October 11th, 2009 · No Comments

In light of his sentences, the defense team of former Peruvian president Alberto Fujimori currently considers presenting his case to the Inter-American Court of Human Rights and the International Court in The Hague.  Fujimori was condemned in Peru for human rights violations and corruption in four trials over the last two years, following his extradition from Chile.

His head lawyer, César Nakazaki, insisted that the magistrates who condemned him were not impartial in their judgments and merely sought to condemn him in each of his trials.  “This is a man who has done a lot for Peru and who faced very difficult circumstances to get Peru out of where it was, and now he is having to answer for everything though that doesn’t make him guilty of everything.
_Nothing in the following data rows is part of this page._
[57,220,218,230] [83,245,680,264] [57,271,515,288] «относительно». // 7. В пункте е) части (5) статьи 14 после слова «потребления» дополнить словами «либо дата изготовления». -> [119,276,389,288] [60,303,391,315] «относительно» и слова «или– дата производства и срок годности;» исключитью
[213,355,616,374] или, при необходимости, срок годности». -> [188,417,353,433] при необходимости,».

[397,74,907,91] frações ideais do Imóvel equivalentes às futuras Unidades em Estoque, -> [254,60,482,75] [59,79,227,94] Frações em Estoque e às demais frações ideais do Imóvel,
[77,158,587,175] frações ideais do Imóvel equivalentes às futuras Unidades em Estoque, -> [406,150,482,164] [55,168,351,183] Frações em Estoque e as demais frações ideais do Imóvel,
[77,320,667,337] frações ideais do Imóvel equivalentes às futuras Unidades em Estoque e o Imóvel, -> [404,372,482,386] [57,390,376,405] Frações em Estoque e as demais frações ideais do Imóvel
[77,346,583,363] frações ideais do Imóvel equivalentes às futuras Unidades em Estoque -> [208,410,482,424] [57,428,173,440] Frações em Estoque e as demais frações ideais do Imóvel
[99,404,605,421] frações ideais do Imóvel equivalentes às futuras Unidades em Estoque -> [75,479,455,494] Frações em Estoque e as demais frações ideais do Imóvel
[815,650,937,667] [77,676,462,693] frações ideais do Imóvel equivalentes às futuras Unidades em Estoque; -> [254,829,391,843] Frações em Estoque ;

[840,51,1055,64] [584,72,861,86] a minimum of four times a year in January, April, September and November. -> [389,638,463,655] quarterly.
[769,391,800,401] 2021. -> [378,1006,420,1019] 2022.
He will not die in prison, that wouldn’t be fair,” he said.

Fujimori has been convicted four times.  His highest sentence is for 25 years in prison for the murder of 25 people in two secret intelligence missions carried out by the military group Colina during Peru’s internal armed conflict with the subversive group Shining Path.  The other three sentences were for less than seven years in prison and corresponded to charges for corruption and deviation of public funds for the payment of US $15 million to his former intelligence advisor, Vladimiro Montesinos, and for illegally bribing congress members and the media.  In these last cases, Fujimori declared guilty, though he disagreed with the sentences issued.  

Challenging these sentences in international courts is the final phase of Nakazaki’s defense.  “The Court in The Hague is always a possibility,” he said, adding that this would mean a greater cost that the Fujimori family may not be able to assume.

Nakazaki believes that the Judicial Power has applied the full force of criminal law against Fujimori.  “[The law applied] does not seek to justice but to annihilate ‘fujimorismo’ [the pro-Fujimori political grouping] as a political movement,” he claimed.

Nakazaki said that this would result in a “legal battle” and asserted that requests for nullification had been presented in the trials.  Additionally, he stated that they would try to petition a writ of habeas corpus against all the guilty sentences before the Constitutional Court.